● BRIEF
Lay out the lines as a numbered list, leaving out blank lines, from the first line of the records through the line containing "Secretos de Cacahuete".

● TASK DATA
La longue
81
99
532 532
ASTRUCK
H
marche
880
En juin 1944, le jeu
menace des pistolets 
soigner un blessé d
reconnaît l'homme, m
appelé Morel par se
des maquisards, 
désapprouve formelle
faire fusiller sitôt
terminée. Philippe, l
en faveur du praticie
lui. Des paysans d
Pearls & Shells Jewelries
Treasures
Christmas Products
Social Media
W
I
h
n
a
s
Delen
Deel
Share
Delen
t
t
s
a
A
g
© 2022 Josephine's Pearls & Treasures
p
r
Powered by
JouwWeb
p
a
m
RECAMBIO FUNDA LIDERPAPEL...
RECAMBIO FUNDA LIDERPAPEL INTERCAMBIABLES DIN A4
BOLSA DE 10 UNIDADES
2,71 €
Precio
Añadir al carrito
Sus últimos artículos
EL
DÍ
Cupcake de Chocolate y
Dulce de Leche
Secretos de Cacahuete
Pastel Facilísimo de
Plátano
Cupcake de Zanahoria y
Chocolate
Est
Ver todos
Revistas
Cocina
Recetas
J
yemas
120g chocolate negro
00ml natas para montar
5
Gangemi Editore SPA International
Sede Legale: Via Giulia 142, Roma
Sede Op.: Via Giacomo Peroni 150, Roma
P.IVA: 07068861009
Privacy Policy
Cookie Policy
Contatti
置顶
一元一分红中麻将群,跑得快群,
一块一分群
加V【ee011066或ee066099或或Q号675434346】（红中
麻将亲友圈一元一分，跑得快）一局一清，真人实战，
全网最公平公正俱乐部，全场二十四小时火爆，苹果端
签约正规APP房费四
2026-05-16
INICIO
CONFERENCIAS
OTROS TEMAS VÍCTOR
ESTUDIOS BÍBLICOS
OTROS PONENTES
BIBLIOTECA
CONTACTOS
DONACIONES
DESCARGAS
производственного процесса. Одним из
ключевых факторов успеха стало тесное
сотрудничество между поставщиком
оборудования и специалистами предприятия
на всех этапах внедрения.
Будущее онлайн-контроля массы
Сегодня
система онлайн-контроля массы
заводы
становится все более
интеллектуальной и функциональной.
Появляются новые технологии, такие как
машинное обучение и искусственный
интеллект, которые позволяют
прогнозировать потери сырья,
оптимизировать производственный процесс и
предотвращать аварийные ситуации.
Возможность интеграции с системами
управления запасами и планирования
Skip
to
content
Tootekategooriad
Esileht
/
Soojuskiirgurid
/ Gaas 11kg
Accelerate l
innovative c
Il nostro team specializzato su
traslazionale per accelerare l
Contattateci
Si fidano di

● EXERCISE ANSWER
1. La longue
2. 81
3. 99
4. 532 532
5. ASTRUCK
6. H
7. marche
8. 880
9. En juin 1944, le jeu
10. menace des pistolets 
11. soigner un blessé d
12. reconnaît l'homme, m
13. appelé Morel par se
14. des maquisards, 
15. désapprouve formelle
16. faire fusiller sitôt
17. terminée. Philippe, l
18. en faveur du praticie
19. lui. Des paysans d
20. Pearls & Shells Jewelries
21. Treasures
22. Christmas Products
23. Social Media
24. W
25. I
26. h
27. n
28. a
29. s
30. Delen
31. Deel
32. Share
33. Delen
34. t
35. t
36. s
37. a
38. A
39. g
40. © 2022 Josephine's Pearls & Treasures
41. p
42. r
43. Powered by
44. JouwWeb
45. p
46. a
47. m
48. RECAMBIO FUNDA LIDERPAPEL...
49. RECAMBIO FUNDA LIDERPAPEL INTERCAMBIABLES DIN A4
50. BOLSA DE 10 UNIDADES
51. 2,71 €
52. Precio
53. Añadir al carrito
54. Sus últimos artículos
55. EL
56. DÍ
57. Cupcake de Chocolate y
58. Dulce de Leche
59. Secretos de Cacahuete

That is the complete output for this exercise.